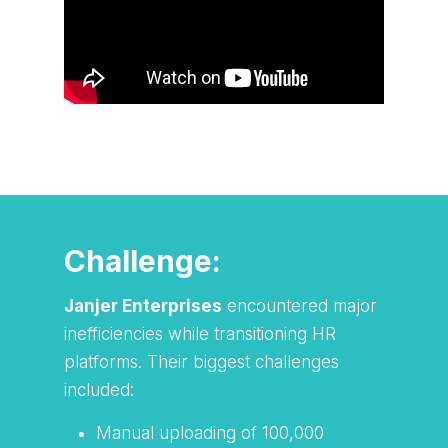
Watch TAP Innovation Solutions in
action!
Challenge:
Janjer Enterprises
encountered major
inefficiencies while transitioning HR
platforms. Their biggest challenges
included:
Manual uploading of 100,000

○ ○ ○ ○ ○

> JOB: Copy out all the data above exactly, minus the images.

> OUTPUT OF THE EXERCISE:
Watch TAP Innovation Solutions in
action!
Challenge:
Janjer Enterprises
encountered major
inefficiencies while transitioning HR
platforms. Their biggest challenges
included:
Manual uploading of 100,000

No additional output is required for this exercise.